- _Direction_: Copy the data below word for word, keeping every line as it is.

-- Start of Data for the task --

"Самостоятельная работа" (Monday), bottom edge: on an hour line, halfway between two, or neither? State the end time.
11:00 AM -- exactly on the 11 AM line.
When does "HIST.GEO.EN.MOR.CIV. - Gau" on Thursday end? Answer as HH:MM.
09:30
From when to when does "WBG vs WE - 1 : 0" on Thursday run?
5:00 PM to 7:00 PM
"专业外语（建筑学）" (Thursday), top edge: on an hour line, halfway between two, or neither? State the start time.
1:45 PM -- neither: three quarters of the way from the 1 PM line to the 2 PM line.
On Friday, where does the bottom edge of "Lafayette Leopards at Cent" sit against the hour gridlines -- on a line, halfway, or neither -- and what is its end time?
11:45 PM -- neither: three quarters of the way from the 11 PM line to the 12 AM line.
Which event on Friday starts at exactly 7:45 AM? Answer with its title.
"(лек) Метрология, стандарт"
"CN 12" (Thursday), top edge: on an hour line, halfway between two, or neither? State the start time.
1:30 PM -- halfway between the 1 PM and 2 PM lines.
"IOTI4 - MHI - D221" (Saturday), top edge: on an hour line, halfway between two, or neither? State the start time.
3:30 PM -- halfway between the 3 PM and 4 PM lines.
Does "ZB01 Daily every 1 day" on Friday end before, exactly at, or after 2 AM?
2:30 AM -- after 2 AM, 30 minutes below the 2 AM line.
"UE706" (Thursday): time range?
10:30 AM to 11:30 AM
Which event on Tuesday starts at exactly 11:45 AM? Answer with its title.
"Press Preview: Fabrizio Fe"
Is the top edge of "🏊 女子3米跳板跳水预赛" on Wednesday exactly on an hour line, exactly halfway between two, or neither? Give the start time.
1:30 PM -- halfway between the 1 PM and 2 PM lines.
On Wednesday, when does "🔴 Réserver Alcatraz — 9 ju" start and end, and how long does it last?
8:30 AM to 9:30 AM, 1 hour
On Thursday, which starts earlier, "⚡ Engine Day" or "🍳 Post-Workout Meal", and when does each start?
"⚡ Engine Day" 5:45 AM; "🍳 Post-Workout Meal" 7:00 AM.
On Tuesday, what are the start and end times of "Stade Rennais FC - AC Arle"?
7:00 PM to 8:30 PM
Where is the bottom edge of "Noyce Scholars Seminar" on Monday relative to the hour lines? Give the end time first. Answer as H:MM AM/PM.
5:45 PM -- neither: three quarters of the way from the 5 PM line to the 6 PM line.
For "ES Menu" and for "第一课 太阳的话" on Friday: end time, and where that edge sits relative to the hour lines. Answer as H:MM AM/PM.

-- End of Data for the task --

- _Task result_:
"Самостоятельная работа" (Monday), bottom edge: on an hour line, halfway between two, or neither? State the end time.
11:00 AM -- exactly on the 11 AM line.
When does "HIST.GEO.EN.MOR.CIV. - Gau" on Thursday end? Answer as HH:MM.
09:30
From when to when does "WBG vs WE - 1 : 0" on Thursday run?
5:00 PM to 7:00 PM
"专业外语（建筑学）" (Thursday), top edge: on an hour line, halfway between two, or neither? State the start time.
1:45 PM -- neither: three quarters of the way from the 1 PM line to the 2 PM line.
On Friday, where does the bottom edge of "Lafayette Leopards at Cent" sit against the hour gridlines -- on a line, halfway, or neither -- and what is its end time?
11:45 PM -- neither: three quarters of the way from the 11 PM line to the 12 AM line.
Which event on Friday starts at exactly 7:45 AM? Answer with its title.
"(лек) Метрология, стандарт"
"CN 12" (Thursday), top edge: on an hour line, halfway between two, or neither? State the start time.
1:30 PM -- halfway between the 1 PM and 2 PM lines.
"IOTI4 - MHI - D221" (Saturday), top edge: on an hour line, halfway between two, or neither? State the start time.
3:30 PM -- halfway between the 3 PM and 4 PM lines.
Does "ZB01 Daily every 1 day" on Friday end before, exactly at, or after 2 AM?
2:30 AM -- after 2 AM, 30 minutes below the 2 AM line.
"UE706" (Thursday): time range?
10:30 AM to 11:30 AM
Which event on Tuesday starts at exactly 11:45 AM? Answer with its title.
"Press Preview: Fabrizio Fe"
Is the top edge of "🏊 女子3米跳板跳水预赛" on Wednesday exactly on an hour line, exactly halfway between two, or neither? Give the start time.
1:30 PM -- halfway between the 1 PM and 2 PM lines.
On Wednesday, when does "🔴 Réserver Alcatraz — 9 ju" start and end, and how long does it last?
8:30 AM to 9:30 AM, 1 hour
On Thursday, which starts earlier, "⚡ Engine Day" or "🍳 Post-Workout Meal", and when does each start?
"⚡ Engine Day" 5:45 AM; "🍳 Post-Workout Meal" 7:00 AM.
On Tuesday, what are the start and end times of "Stade Rennais FC - AC Arle"?
7:00 PM to 8:30 PM
Where is the bottom edge of "Noyce Scholars Seminar" on Monday relative to the hour lines? Give the end time first. Answer as H:MM AM/PM.
5:45 PM -- neither: three quarters of the way from the 5 PM line to the 6 PM line.
For "ES Menu" and for "第一课 太阳的话" on Friday: end time, and where that edge sits relative to the hour lines. Answer as H:MM AM/PM.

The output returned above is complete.